Raphael Collici, investigador e autor de obras em defesa da biodiversidade, ganhou notoriedade na Europa e agora está a lançar um novo projeto na ilha do Maio, Cabo Verde
Depois
de, em França, preservar “Frutos esquecidos” na “Quinta que sonha” — títulos
que deu às suas obras –, quer desenvolver técnicas de cultivo onde a chuva
escasseia.
“Cada
gota conta”, é o lema da Maioasis, entidade estabelecida nos terrenos de uma
antiga cooperativa de plantas ornamentais da Calheta, aldeia a poente da ilha,
com pouco mais de mil habitantes.
O
proprietário daquele espaço fechou o projeto e 120 pessoas que ali trabalhavam
tiveram de procurar outras ocupações — algumas emigraram –, até que Raphael
Collici comprou o espaço, em outubro de 2022.
“Foi
uma oportunidade” de concretizar um sonho antigo de pôr o pé em Cabo Verde, que
foi cultivando ao longo de 50 anos de atividade agrícola em campos da Europa e
África.
De
enxada na mão, pelo terreno abaixo, abre uma vala e no fundo, a todo o
comprimento, faz uma caminha de ramos e arbustos secos misturados com uma
matéria igualmente seca e esponjosa.
“É
caca [excrementos] de vaca”, explica, numa amálgama de francês, italiano e
espanhol.
“Da
água que vai para o solo, 80% foge”, por ser território arenoso, permeável,
pelo que, antes de plantar árvores naquela vala, Raphael usa uma das 20
técnicas que quer demonstrar em Cabo Verde: usar uma base orgânica absorvente
para reter toda a humidade.
--------------------------------
**DESAFIOS**
1. Com base no texto sobre a Maioasis:
(a) Qual é o lema da Maioasis?
(b) Em que mês e ano comprou Raphael Collici o espaço?
(c) Que percentagem da água que vai para o solo foge?
2. Transcreva, do texto sobre a Maioasis, tudo o que vai desde “Raphael Collici, investigador” até “de mil habitantes.”.

**DADOS DE ORIGEM**
--------------------------------
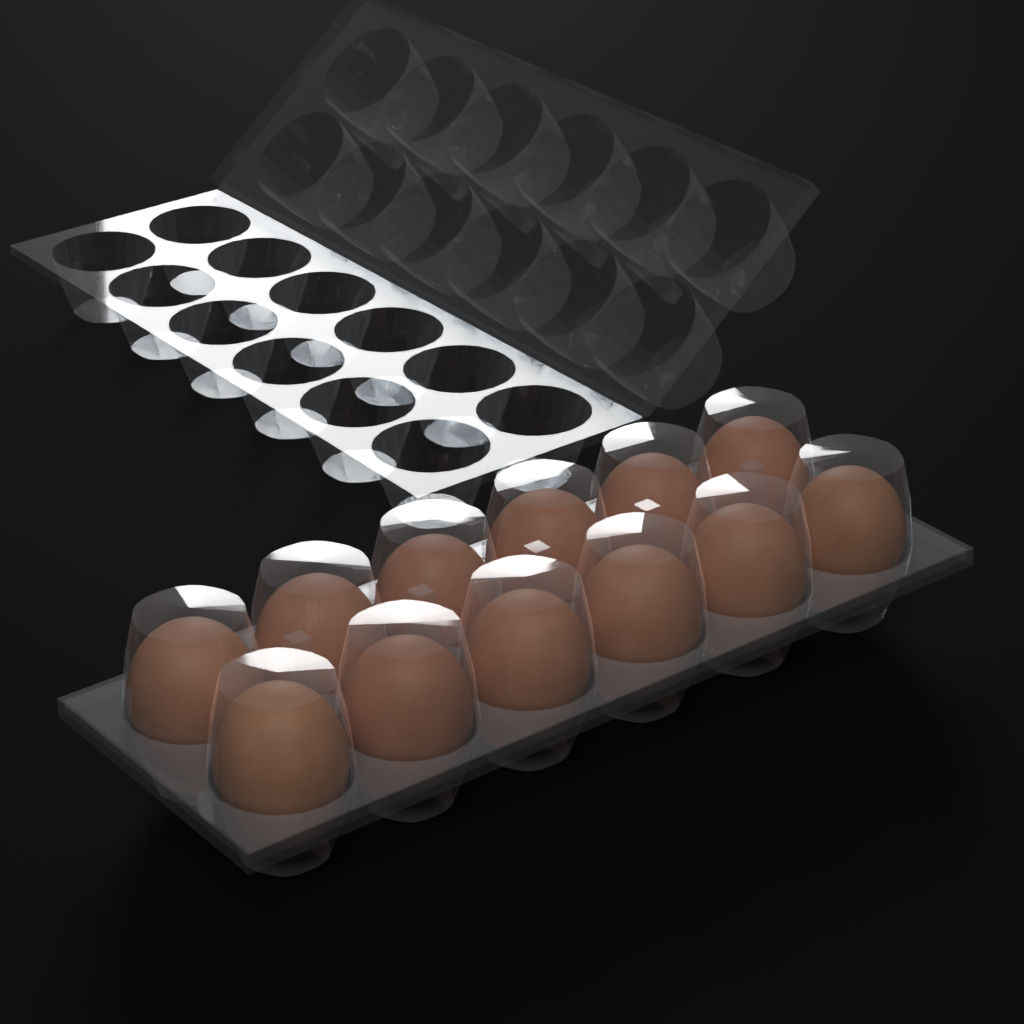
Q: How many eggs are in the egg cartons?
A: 12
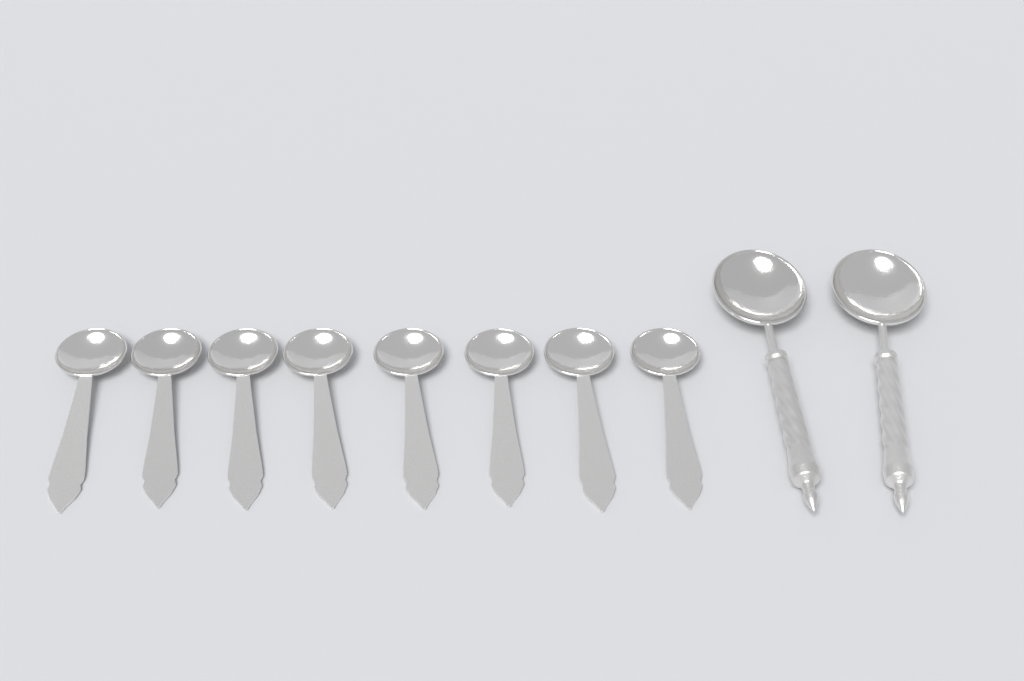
--------------------------------
**RESPOSTAS ESCRITAS**
1.
(a) “Cada gota conta”.
(b) Em outubro de 2022.
(c) 80%.

2.
Raphael Collici, investigador e autor de obras em defesa da biodiversidade, ganhou notoriedade na Europa e agora está a lançar um novo projeto na ilha do Maio, Cabo Verde
Depois
de, em França, preservar “Frutos esquecidos” na “Quinta que sonha” — títulos
que deu às suas obras –, quer desenvolver técnicas de cultivo onde a chuva
escasseia.
“Cada
gota conta”, é o lema da Maioasis, entidade estabelecida nos terrenos de uma
antiga cooperativa de plantas ornamentais da Calheta, aldeia a poente da ilha,
com pouco mais de mil habitantes.